In the material below, find the line containing "vfov_deg: 53.1" and the line containing "exposure_s: 1/1429", then reproduce exactly both of them and every line between, and nothing else.

>>>>

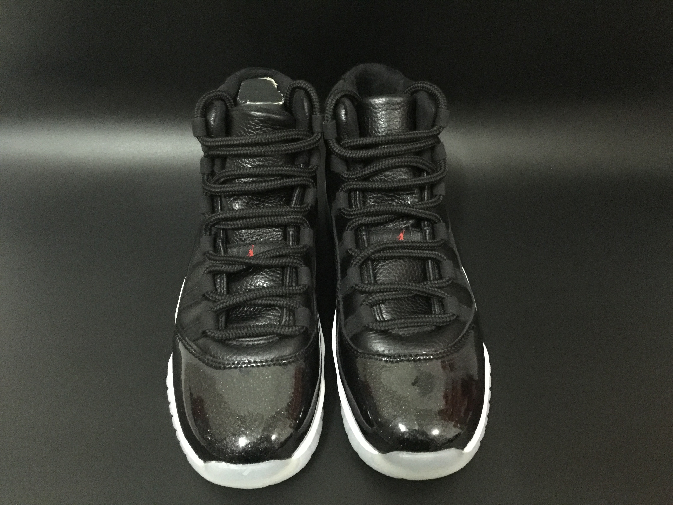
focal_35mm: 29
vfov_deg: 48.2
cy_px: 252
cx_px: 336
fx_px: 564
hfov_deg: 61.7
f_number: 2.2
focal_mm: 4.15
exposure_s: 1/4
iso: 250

<<<<
>>>>

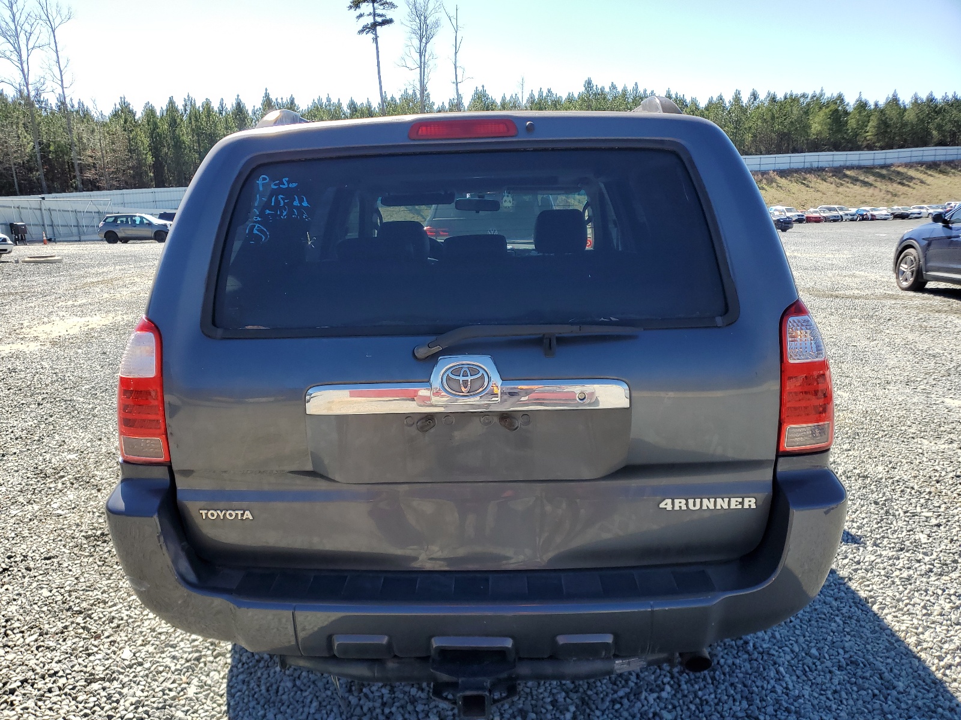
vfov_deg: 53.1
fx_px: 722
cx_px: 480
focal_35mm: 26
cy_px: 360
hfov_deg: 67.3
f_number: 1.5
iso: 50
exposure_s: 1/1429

<<<<
>>>>

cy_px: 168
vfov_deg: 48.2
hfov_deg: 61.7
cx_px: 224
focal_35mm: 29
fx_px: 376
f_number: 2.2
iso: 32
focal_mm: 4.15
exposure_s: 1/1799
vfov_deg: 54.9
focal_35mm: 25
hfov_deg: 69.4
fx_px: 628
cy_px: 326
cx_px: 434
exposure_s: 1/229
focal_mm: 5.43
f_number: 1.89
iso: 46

<<<<

FINAL ANSWER:
vfov_deg: 53.1
fx_px: 722
cx_px: 480
focal_35mm: 26
cy_px: 360
hfov_deg: 67.3
f_number: 1.5
iso: 50
exposure_s: 1/1429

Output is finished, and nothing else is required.